Cox v. Deacon

PER CURIAM.

We affirm the trial court’s denial of appellant’s motion to dissolve a final judgment of injunction for protection against domestic violence. He claims that he did not have notice and opportunity to be heard on the motion, but the record belies this contention. He was given notice of the final hearing, and he was handed a copy of the final judgment in court, for which he signed a receipt.1 Additionally, appellant argues that the permanent injunction entered pursuant to section 741.30, Florida Statutes, was improper because it was for a period of more than a year. Although at one time there was a statutory provision that limited permanent injunctions to a period of one year, that provision was removed by the legislature in 1997. The current statute as amended provides for an injunction to “remain in effect until modified or dissolved.” § 741.30(6)(c), Fla.
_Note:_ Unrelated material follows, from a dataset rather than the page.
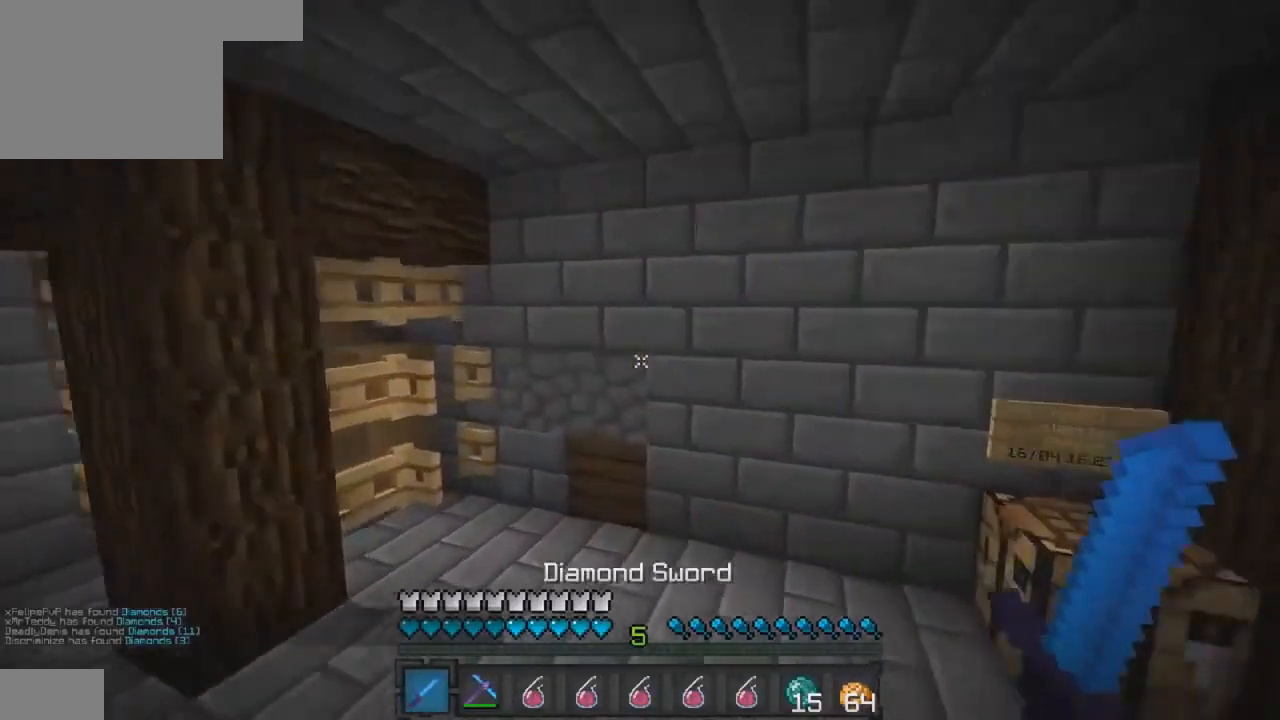
{"keys": ["w"], "events": []}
Stat. (2010); see also Miguez v. Miguez, 824 So.2d 258 (Fla. 3d *828DCA 2002). The court did not err in refusing to dissolve the injunction.

Affirmed.

WARNER, TAYLOR and MAY, JJ„ concur.

. To the extent that he is challenging what occurred at the final judgment hearing, he has failed to provide this court with a transcript of the final hearing. See Applegate v. Barnett Bank of Tallahassee, 377 So.2d 1150, 1152 (Fla.1979).